Maybe there's nothing different in how I approach the game, and I was just especially lucky to reach that high a score. Twice. I don't know. I don't play games of this type, and in the few games that I do like (Threes, Drop-7), I never got very far. If it is about luck, then the appeal of the game sort of diminishes. I have to play a lot to reach the point where there's enough things on the board to make the puzzle of finding the next move interesting.

Maybe an interesting mode of the game would start you off with all of those mechanisms introduced, or a mode where it's all about 1-turn puzzles that involve tricky moves. (But that can get old quick, and time-consuming because you have to learn a new board each time).

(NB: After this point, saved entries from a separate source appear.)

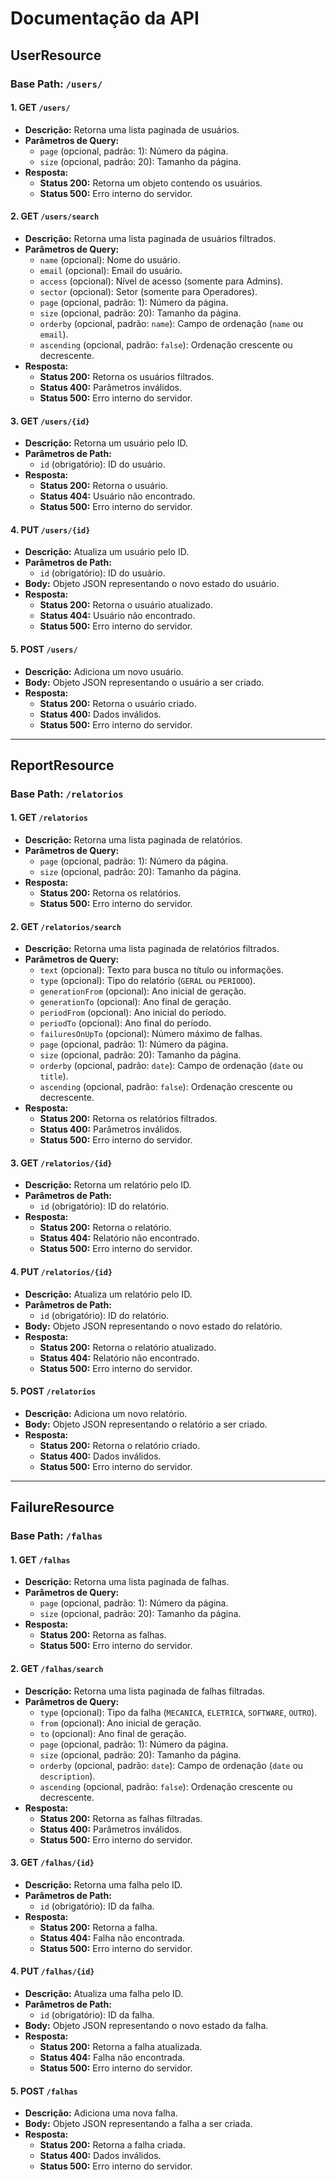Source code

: # Documentação da API

## **UserResource**

### **Base Path:** `/users/`

#### **1. GET `/users/`**
- **Descrição:** Retorna uma lista paginada de usuários.
- **Parâmetros de Query:**
  - `page` (opcional, padrão: 1): Número da página.
  - `size` (opcional, padrão: 20): Tamanho da página.
- **Resposta:**
  - **Status 200:** Retorna um objeto contendo os usuários.
  - **Status 500:** Erro interno do servidor.

#### **2. GET `/users/search`**
- **Descrição:** Retorna uma lista paginada de usuários filtrados.
- **Parâmetros de Query:**
  - `name` (opcional): Nome do usuário.
  - `email` (opcional): Email do usuário.
  - `access` (opcional): Nível de acesso (somente para Admins).
  - `sector` (opcional): Setor (somente para Operadores).
  - `page` (opcional, padrão: 1): Número da página.
  - `size` (opcional, padrão: 20): Tamanho da página.
  - `orderby` (opcional, padrão: `name`): Campo de ordenação (`name` ou `email`).
  - `ascending` (opcional, padrão: `false`): Ordenação crescente ou decrescente.
- **Resposta:**
  - **Status 200:** Retorna os usuários filtrados.
  - **Status 400:** Parâmetros inválidos.
  - **Status 500:** Erro interno do servidor.

#### **3. GET `/users/{id}`**
- **Descrição:** Retorna um usuário pelo ID.
- **Parâmetros de Path:**
  - `id` (obrigatório): ID do usuário.
- **Resposta:**
  - **Status 200:** Retorna o usuário.
  - **Status 404:** Usuário não encontrado.
  - **Status 500:** Erro interno do servidor.

#### **4. PUT `/users/{id}`**
- **Descrição:** Atualiza um usuário pelo ID.
- **Parâmetros de Path:**
  - `id` (obrigatório): ID do usuário.
- **Body:** Objeto JSON representando o novo estado do usuário.
- **Resposta:**
  - **Status 200:** Retorna o usuário atualizado.
  - **Status 404:** Usuário não encontrado.
  - **Status 500:** Erro interno do servidor.

#### **5. POST `/users/`**
- **Descrição:** Adiciona um novo usuário.
- **Body:** Objeto JSON representando o usuário a ser criado.
- **Resposta:**
  - **Status 200:** Retorna o usuário criado.
  - **Status 400:** Dados inválidos.
  - **Status 500:** Erro interno do servidor.

---

## **ReportResource**

### **Base Path:** `/relatorios`

#### **1. GET `/relatorios`**
- **Descrição:** Retorna uma lista paginada de relatórios.
- **Parâmetros de Query:**
  - `page` (opcional, padrão: 1): Número da página.
  - `size` (opcional, padrão: 20): Tamanho da página.
- **Resposta:**
  - **Status 200:** Retorna os relatórios.
  - **Status 500:** Erro interno do servidor.

#### **2. GET `/relatorios/search`**
- **Descrição:** Retorna uma lista paginada de relatórios filtrados.
- **Parâmetros de Query:**
  - `text` (opcional): Texto para busca no título ou informações.
  - `type` (opcional): Tipo do relatório (`GERAL` ou `PERIODO`).
  - `generationFrom` (opcional): Ano inicial de geração.
  - `generationTo` (opcional): Ano final de geração.
  - `periodFrom` (opcional): Ano inicial do período.
  - `periodTo` (opcional): Ano final do período.
  - `failuresOnUpTo` (opcional): Número máximo de falhas.
  - `page` (opcional, padrão: 1): Número da página.
  - `size` (opcional, padrão: 20): Tamanho da página.
  - `orderby` (opcional, padrão: `date`): Campo de ordenação (`date` ou `title`).
  - `ascending` (opcional, padrão: `false`): Ordenação crescente ou decrescente.
- **Resposta:**
  - **Status 200:** Retorna os relatórios filtrados.
  - **Status 400:** Parâmetros inválidos.
  - **Status 500:** Erro interno do servidor.

#### **3. GET `/relatorios/{id}`**
- **Descrição:** Retorna um relatório pelo ID.
- **Parâmetros de Path:**
  - `id` (obrigatório): ID do relatório.
- **Resposta:**
  - **Status 200:** Retorna o relatório.
  - **Status 404:** Relatório não encontrado.
  - **Status 500:** Erro interno do servidor.

#### **4. PUT `/relatorios/{id}`**
- **Descrição:** Atualiza um relatório pelo ID.
- **Parâmetros de Path:**
  - `id` (obrigatório): ID do relatório.
- **Body:** Objeto JSON representando o novo estado do relatório.
- **Resposta:**
  - **Status 200:** Retorna o relatório atualizado.
  - **Status 404:** Relatório não encontrado.
  - **Status 500:** Erro interno do servidor.

#### **5. POST `/relatorios`**
- **Descrição:** Adiciona um novo relatório.
- **Body:** Objeto JSON representando o relatório a ser criado.
- **Resposta:**
  - **Status 200:** Retorna o relatório criado.
  - **Status 400:** Dados inválidos.
  - **Status 500:** Erro interno do servidor.

---

## **FailureResource**

### **Base Path:** `/falhas`

#### **1. GET `/falhas`**
- **Descrição:** Retorna uma lista paginada de falhas.
- **Parâmetros de Query:**
  - `page` (opcional, padrão: 1): Número da página.
  - `size` (opcional, padrão: 20): Tamanho da página.
- **Resposta:**
  - **Status 200:** Retorna as falhas.
  - **Status 500:** Erro interno do servidor.

#### **2. GET `/falhas/search`**
- **Descrição:** Retorna uma lista paginada de falhas filtradas.
- **Parâmetros de Query:**
  - `type` (opcional): Tipo da falha (`MECANICA`, `ELETRICA`, `SOFTWARE`, `OUTRO`).
  - `from` (opcional): Ano inicial de geração.
  - `to` (opcional): Ano final de geração.
  - `page` (opcional, padrão: 1): Número da página.
  - `size` (opcional, padrão: 20): Tamanho da página.
  - `orderby` (opcional, padrão: `date`): Campo de ordenação (`date` ou `description`).
  - `ascending` (opcional, padrão: `false`): Ordenação crescente ou decrescente.
- **Resposta:**
  - **Status 200:** Retorna as falhas filtradas.
  - **Status 400:** Parâmetros inválidos.
  - **Status 500:** Erro interno do servidor.

#### **3. GET `/falhas/{id}`**
- **Descrição:** Retorna uma falha pelo ID.
- **Parâmetros de Path:**
  - `id` (obrigatório): ID da falha.
- **Resposta:**
  - **Status 200:** Retorna a falha.
  - **Status 404:** Falha não encontrada.
  - **Status 500:** Erro interno do servidor.

#### **4. PUT `/falhas/{id}`**
- **Descrição:** Atualiza uma falha pelo ID.
- **Parâmetros de Path:**
  - `id` (obrigatório): ID da falha.
- **Body:** Objeto JSON representando o novo estado da falha.
- **Resposta:**
  - **Status 200:** Retorna a falha atualizada.
  - **Status 404:** Falha não encontrada.
  - **Status 500:** Erro interno do servidor.

#### **5. POST `/falhas`**
- **Descrição:** Adiciona uma nova falha.
- **Body:** Objeto JSON representando a falha a ser criada.
- **Resposta:**
  - **Status 200:** Retorna a falha criada.
  - **Status 400:** Dados inválidos.
  - **Status 500:** Erro interno do servidor.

Here are some weird design decisions that I don't understand:

The poker hands

According to a blog post by the developer, Aaron Steed, this seems inspired by Bejewelled 3. I'm not sure why it's there. When the game starts, the board is full of jewels all around, and several solutions are 6 moves away. You can kind of aim to collect sets of matches, and with any leftover moves, try to set things up for the next matches. This quickly goes away. You are soon left with only 1 or 2 moves available, and the choice between them is not "which would help me make a set", but "which will help me survive the next move"? Is this another way to lure you into making wrong moves? The way to reach a high score is by surviving long enough, not by making a handful of extra points on a series of matches that may cost you the game.

The "endgame"

Every once in a while, a green "stamper" block is introduced. Moving it moves the whole row/column, and wraps it around. It also leaves behind it a green floor. If you match on that floor, you get an extra point.

What is that extra point for? As I mentioned before, I think a high score is gained mainly by surviving, not by getting more points. But those green floors quickly fill the screen, so they give you points without thinking about it too much. (Not that you can think about it. With only 6 moves there's literally no time)

Another aspect of the stampers is that they never go away. No bomb or super-bomb destroys them. The help button, when there's no moves left, may spawn a bomb over it, but you're not supposed to ever press it, so that's not an option. So the bomb fills up with stampers (and green floor. Green everywhere). You're faced with less and less available jewels to match against, and the game slowly comes to a crawl. You're dependent on lucky drops of new jewels from the sky and try to make the most out of them, never straying too far away.

This is how the endgame feels, and it's tense and exciting for a while, but then it's just stressful and exhausting, especially since I didn't feel like I was doing anything particularly clever or rewarding. I was just being lucky, and careful. And I certainly didn't want to go through that again.